(CNN) 英ウェールズ北部で希少なタカの仲間の猛禽類ミサゴが営巣していた柱が何者かに切り倒される事件があり、警察が捜査に乗り出した。ミサゴの巣は、産まれたばかりの卵とともに、湖に投げ出されていた。
ウェールズのブレニグレイク貯水池にあったミサゴの巣は、現地時間の4月30日午後9時45分ごろ破壊された。台座にはカメラが取り付けてあった。巣の中の卵はこの前日に産まれたばかりだった。
ノースウェールズ警察の5月1日のツイッターによれば、容疑者は船で巣に近づき、約3分かけて柱を切り倒したと思われる。警察が公開した映像にはチェーンソーの音が収録されていた。卵は落下して破壊された。

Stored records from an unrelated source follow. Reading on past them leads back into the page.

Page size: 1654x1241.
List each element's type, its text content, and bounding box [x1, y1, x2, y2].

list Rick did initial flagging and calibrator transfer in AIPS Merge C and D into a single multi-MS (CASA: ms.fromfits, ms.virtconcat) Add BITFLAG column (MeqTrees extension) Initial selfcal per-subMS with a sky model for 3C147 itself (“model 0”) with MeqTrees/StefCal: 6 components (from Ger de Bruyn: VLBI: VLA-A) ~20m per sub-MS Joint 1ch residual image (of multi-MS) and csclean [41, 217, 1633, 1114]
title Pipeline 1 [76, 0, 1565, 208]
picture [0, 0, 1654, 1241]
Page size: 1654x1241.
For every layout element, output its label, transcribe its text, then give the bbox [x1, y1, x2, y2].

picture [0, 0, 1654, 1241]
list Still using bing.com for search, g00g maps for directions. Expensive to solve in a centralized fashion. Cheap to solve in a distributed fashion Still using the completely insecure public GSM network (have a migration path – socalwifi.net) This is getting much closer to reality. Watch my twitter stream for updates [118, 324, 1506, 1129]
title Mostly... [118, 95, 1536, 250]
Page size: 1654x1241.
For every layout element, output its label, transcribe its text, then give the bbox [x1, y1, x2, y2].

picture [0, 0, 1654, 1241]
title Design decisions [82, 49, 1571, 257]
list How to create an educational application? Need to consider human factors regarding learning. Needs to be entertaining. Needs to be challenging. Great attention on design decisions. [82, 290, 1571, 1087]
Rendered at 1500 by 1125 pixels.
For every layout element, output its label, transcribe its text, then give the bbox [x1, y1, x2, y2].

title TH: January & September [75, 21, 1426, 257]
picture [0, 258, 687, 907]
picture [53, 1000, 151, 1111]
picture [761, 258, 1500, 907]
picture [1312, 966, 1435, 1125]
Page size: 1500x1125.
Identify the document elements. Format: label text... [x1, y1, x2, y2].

捜査当局は犯行の動機を突き止めようとしていると説明、現地の防犯カメラの映像を調べるとともに、一般からの情報提供を募っている。
「鳥たちは大勢の人を喜ばせてくれていた。なぜこんなことをする人がいるのか理解できない」と捜査員もショックを受けた様子だった。
ミサゴは英国では極めて希少で、保護団体によると繁殖期のつがいは同国内で約300組しか確認されていない。ウェールズではわずか数組のみだった。
ミサゴと卵は同国の法律で保護されており、違反すれば6カ月以下の禁錮や5000ポンド(約76万円)の罰金が科せられる。
保護団体はミサゴのつがいが新しい巣をつくれるよう、別の台座を準備した。ブレニグレイク観光局の責任者はCNNの取材に対し、「2羽は元気な様子で、侵入してきたミサゴを追い払っていた」「私たちが今日、このつがいのために設置した巣の近くに姿を見せたので、この巣を使って卵を産んでくれることを期待している」と説明している。